#### Activity
Extract the lines of the material below, beginning with the first and ending with the line that holds "G04 Gerber Fmt". Skip every picture.

=== Begin Enclosure ===

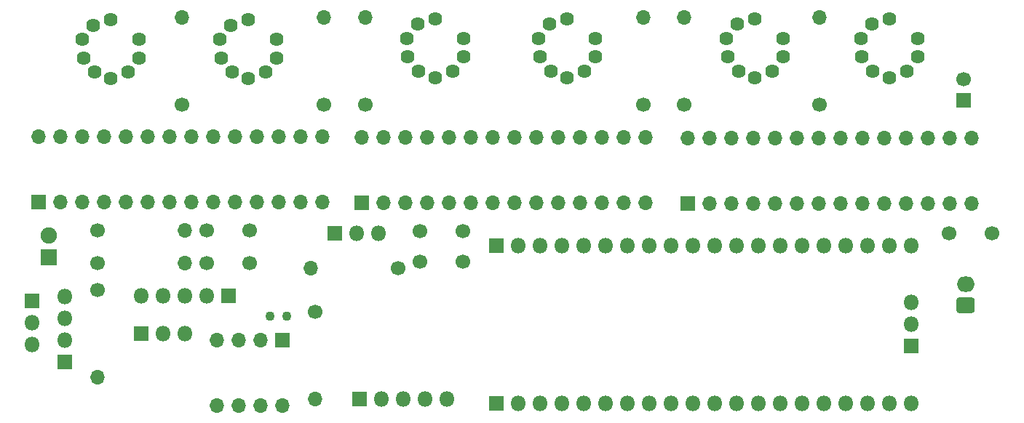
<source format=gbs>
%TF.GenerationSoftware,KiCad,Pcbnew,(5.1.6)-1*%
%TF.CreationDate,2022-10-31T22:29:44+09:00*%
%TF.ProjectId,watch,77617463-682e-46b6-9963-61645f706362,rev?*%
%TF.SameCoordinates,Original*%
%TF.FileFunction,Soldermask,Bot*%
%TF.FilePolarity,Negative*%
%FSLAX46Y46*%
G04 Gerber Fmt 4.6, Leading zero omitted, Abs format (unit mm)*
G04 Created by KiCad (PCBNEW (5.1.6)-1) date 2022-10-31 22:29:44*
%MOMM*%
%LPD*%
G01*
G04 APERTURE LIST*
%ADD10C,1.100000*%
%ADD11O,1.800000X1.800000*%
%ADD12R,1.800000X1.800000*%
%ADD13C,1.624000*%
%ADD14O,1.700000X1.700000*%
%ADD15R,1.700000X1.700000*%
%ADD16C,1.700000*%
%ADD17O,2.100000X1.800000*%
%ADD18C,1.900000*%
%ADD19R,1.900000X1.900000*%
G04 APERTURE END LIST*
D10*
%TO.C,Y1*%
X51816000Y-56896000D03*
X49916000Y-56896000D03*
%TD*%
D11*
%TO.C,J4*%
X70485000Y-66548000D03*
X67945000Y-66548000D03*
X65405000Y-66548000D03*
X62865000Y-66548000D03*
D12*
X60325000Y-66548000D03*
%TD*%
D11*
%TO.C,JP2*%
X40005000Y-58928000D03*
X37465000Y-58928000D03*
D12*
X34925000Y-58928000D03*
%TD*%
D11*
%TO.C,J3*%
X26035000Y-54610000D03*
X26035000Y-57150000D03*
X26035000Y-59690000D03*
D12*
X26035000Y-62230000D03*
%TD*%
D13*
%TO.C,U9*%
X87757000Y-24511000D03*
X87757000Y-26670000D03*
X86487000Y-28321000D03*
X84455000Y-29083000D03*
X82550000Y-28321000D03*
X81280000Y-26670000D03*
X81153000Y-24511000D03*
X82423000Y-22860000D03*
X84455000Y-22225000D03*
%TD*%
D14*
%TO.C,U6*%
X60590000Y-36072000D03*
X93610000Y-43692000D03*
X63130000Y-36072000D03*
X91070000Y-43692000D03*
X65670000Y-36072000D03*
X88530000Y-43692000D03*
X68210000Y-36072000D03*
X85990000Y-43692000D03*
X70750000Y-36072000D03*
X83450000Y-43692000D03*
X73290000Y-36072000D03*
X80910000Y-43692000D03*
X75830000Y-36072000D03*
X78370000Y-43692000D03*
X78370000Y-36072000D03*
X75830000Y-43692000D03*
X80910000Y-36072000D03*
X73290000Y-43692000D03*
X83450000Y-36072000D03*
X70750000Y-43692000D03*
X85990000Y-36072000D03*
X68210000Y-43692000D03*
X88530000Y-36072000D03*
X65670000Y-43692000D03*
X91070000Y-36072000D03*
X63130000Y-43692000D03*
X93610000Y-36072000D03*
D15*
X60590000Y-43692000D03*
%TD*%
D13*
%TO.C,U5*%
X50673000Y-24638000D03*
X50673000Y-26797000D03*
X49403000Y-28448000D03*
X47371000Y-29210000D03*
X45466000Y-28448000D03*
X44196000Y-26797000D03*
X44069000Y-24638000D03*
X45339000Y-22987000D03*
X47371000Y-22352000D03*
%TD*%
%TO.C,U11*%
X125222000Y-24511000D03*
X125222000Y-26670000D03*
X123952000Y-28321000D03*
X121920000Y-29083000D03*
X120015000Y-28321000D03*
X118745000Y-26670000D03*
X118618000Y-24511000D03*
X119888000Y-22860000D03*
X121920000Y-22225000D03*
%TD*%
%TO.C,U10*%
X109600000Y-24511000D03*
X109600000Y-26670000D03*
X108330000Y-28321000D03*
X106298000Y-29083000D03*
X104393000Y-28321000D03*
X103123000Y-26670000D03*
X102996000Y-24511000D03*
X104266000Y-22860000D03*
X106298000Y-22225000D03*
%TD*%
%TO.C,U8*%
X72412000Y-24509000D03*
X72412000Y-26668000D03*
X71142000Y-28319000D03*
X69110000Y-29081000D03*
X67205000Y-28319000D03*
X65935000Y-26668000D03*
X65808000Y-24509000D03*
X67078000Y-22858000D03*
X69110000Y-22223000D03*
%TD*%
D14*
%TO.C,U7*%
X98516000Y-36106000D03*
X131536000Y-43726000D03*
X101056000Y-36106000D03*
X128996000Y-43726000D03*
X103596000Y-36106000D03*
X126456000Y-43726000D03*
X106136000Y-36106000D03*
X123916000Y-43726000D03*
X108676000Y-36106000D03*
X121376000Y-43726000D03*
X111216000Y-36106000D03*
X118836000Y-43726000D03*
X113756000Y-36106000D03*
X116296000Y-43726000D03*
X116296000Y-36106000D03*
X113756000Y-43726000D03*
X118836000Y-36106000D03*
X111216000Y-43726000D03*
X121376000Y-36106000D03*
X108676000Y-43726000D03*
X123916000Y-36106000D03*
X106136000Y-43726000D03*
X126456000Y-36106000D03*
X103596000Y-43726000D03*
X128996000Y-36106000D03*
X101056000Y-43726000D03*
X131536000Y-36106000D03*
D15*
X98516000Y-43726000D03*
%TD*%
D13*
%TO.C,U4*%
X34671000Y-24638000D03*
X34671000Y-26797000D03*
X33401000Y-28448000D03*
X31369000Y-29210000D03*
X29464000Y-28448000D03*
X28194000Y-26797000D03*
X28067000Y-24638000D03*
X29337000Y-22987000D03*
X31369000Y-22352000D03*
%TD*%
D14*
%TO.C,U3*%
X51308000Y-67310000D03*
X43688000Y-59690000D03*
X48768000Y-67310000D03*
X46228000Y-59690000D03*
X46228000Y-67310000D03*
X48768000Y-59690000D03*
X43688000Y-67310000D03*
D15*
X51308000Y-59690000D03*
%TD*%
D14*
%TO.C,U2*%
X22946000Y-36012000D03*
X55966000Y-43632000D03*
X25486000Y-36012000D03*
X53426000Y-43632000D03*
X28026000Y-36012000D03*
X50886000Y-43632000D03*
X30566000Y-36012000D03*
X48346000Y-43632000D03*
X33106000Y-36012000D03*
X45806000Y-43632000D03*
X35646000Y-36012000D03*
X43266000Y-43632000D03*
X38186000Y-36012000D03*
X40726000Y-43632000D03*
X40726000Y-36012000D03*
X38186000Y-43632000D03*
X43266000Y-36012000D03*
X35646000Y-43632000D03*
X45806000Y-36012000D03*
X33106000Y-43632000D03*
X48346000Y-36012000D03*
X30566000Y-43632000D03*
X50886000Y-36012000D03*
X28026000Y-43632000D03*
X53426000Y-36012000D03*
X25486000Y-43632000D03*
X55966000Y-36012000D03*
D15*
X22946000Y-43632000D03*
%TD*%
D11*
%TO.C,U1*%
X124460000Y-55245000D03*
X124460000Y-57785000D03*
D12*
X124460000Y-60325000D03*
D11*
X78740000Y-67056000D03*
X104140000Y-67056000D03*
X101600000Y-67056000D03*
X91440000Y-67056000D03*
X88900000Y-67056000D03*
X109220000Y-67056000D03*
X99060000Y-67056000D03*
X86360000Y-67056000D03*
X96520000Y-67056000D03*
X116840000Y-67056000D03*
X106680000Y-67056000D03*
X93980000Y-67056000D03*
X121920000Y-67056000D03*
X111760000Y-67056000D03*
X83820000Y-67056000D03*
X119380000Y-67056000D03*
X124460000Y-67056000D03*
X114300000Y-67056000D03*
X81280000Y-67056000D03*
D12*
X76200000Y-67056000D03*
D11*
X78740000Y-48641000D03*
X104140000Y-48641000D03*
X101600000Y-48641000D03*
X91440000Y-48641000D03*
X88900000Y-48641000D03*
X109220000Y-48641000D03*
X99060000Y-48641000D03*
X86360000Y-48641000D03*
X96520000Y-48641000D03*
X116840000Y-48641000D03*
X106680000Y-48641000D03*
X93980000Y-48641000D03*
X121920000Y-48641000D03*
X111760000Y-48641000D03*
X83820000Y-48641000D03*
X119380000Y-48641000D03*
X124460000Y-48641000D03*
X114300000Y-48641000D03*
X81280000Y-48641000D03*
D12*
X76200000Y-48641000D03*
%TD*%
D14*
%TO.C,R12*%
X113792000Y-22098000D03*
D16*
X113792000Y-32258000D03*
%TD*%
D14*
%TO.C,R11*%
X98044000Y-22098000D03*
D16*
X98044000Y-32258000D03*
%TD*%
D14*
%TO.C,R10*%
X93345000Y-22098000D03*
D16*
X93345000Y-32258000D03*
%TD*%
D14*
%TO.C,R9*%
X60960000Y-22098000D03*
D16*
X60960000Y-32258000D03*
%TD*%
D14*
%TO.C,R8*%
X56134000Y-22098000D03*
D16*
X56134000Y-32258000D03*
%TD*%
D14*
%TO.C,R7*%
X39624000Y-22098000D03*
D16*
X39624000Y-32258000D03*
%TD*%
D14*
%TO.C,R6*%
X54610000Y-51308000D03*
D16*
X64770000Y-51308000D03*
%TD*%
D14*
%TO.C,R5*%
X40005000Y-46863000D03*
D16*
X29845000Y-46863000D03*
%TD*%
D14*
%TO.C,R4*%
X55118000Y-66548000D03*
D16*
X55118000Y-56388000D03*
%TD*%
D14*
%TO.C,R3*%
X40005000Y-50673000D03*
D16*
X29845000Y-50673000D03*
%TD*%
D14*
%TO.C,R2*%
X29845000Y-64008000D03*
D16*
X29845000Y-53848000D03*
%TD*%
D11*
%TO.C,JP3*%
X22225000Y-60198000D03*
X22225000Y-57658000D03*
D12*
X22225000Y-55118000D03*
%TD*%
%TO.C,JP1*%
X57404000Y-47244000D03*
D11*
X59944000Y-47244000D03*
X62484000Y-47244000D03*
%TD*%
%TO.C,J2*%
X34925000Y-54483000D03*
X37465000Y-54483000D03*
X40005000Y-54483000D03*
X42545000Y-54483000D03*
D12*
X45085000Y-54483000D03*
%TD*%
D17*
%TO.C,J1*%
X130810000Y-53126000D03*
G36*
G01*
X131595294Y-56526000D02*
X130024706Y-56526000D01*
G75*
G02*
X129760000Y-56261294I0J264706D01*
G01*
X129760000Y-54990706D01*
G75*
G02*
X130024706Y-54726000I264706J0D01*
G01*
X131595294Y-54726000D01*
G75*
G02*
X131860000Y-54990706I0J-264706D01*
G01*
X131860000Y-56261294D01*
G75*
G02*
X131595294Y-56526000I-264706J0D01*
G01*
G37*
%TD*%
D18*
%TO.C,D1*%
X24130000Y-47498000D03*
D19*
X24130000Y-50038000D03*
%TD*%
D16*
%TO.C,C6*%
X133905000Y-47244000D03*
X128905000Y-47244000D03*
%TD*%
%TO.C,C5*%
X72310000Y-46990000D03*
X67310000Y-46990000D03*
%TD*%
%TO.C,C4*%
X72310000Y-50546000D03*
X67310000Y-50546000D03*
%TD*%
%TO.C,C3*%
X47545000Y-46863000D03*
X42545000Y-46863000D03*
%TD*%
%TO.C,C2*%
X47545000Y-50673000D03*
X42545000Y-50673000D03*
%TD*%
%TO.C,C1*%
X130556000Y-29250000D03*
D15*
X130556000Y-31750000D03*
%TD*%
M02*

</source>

=== End Enclosure ===

#### Your solution
<source format=gbs>
%TF.GenerationSoftware,KiCad,Pcbnew,(5.1.6)-1*%
%TF.CreationDate,2022-10-31T22:29:44+09:00*%
%TF.ProjectId,watch,77617463-682e-46b6-9963-61645f706362,rev?*%
%TF.SameCoordinates,Original*%
%TF.FileFunction,Soldermask,Bot*%
%TF.FilePolarity,Negative*%
%FSLAX46Y46*%
G04 Gerber Fmt 4.6, Leading zero omitted, Abs format (unit mm)*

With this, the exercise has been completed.